Pillola fluorescente: illumina le cellule cancerose
“I controlli possono potenzialmente evidenziare la malattia precocemente in alcune pazienti, ma - spiegano gli scienziati statunitensi - i falsi positivi possono portarle ad essere sottoposte a trattamenti invasivi anche quando non ve ne è bisogno: talvolta non sappiamo come selezionare i giusti pazienti da trattare. Questo nostro lavoro – concludono - può aiutare a cambiare tutto ciò”.
La squadra di scienziati guidata dal dott. Greg Thurber ha dato vita ad una pillola in grado di dare modo ad uno specifico agente fluorescente di attaccarsi alle cellule neoplastiche rendendole, come già anticipato, visibili illuminandole. Quello che al momento è stato testato sugli animali, è già in via di trasformazione per essere compatibile con un uso umano, sebbene sarà necessario attendere ancora qualche tempo prima di un utilizzo clinico, il fatto che l’agente fluorescente sia già in uso corrente in alcuni stati europei da qualche tempo potrebbe velocizzare l’intero iter di questo moderno strumento diagnostico.
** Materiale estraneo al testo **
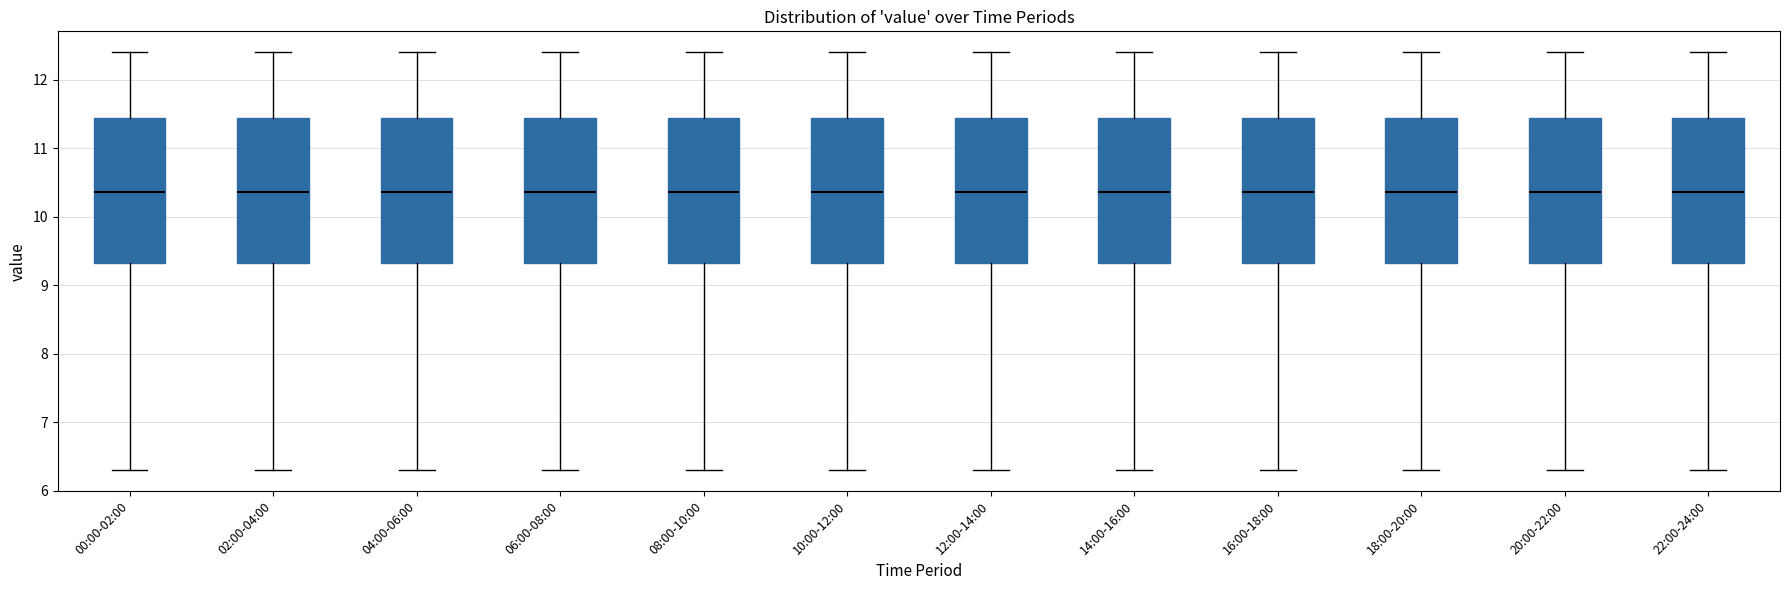

Where is the lower edge of the box for 08:00-10:00 on the y-axis? The values are not printed on the chart, so give them approximately, as read against the axis.

9.3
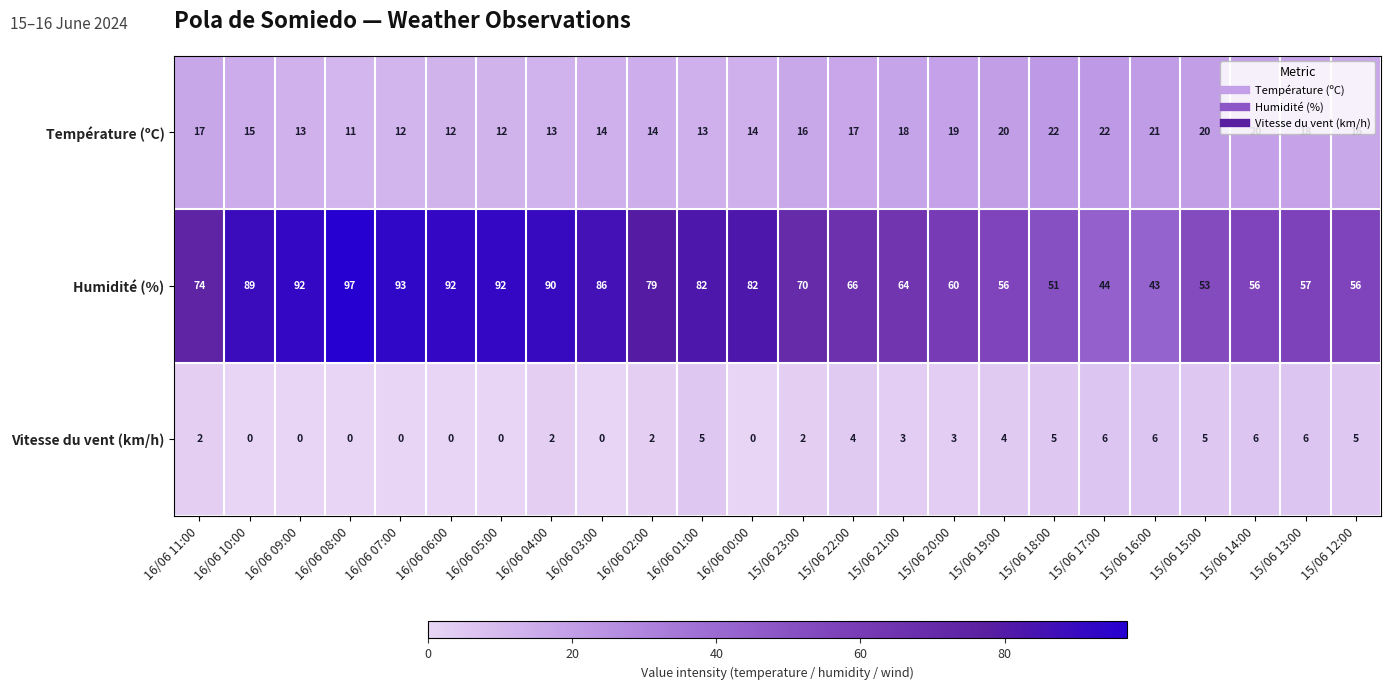

What is the sum of all Humidité (%) values?

1724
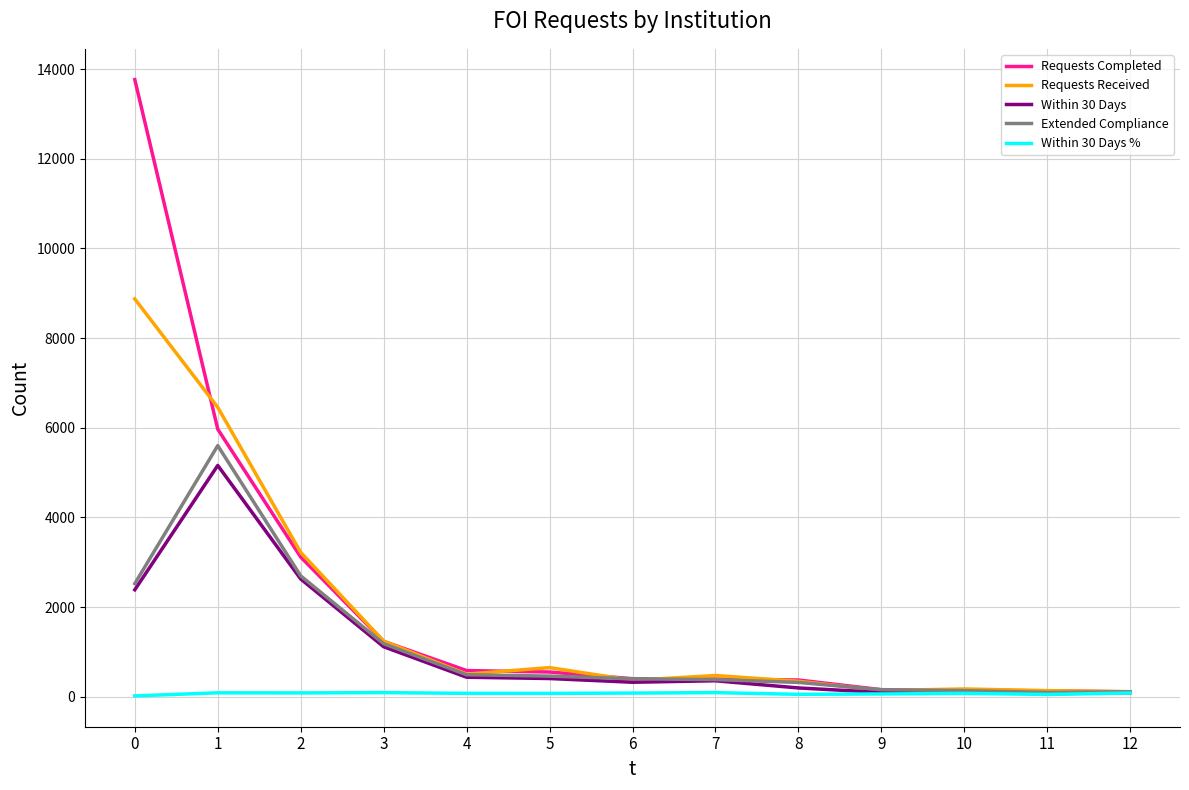

What is the difference between the maximum and second lowest values in the Requests Received series?

8738.0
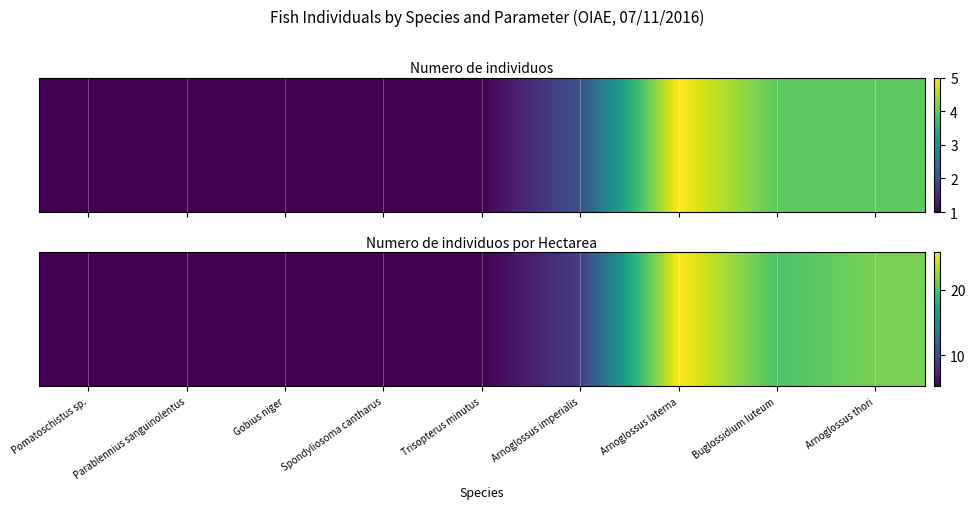

True or false: the data shows 6.1 at Arnoglossus imperialis.

False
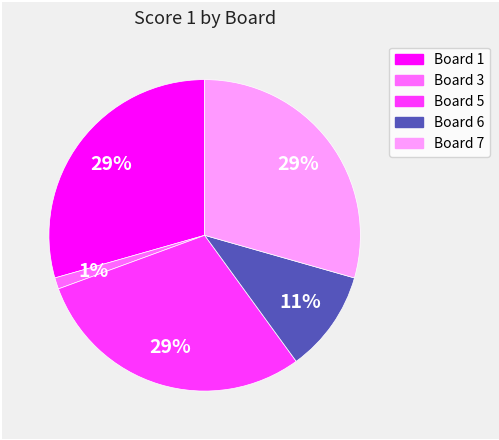

Does any single category account for the majority?

No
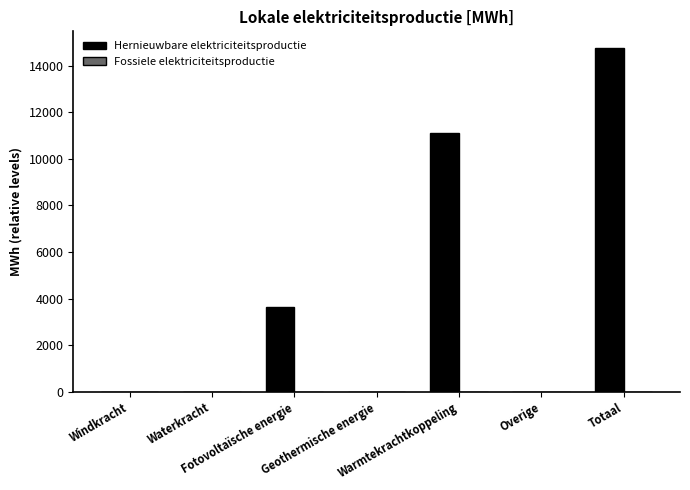

Are the bars grouped side by side (vs. stacked)?

Yes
Il cancro al seno (ecco come prevenirlo) è una delle neoplasie più diffuse tra le donne di tutto il mondo, spiegano gli esperti e per tal motivo la ricerca è sempre attiva nello sperimentare non solo nuove possibili terapie, ma nel mettere a punto nuovi strumenti diagnostici al fine di rilevarlo ad uno stadio iniziale ed avere più possibilità di salvare la vita delle pazienti. La pillola messa a punto dai ricercatori dell’UMich consente di rendere le cellule cancerose (scoperta una sostanza capace di bloccarle) “fluorescenti” se sottoposte ai raggi infrarossi. Attualmente la maggior parte dei tumori al seno viene diagnosticato attraverso una mammografia e talvolta, nonostante la sua precisione questo strumento può dare dei falsi positivi che costringono la donna a esami aggressivi come una biopsia.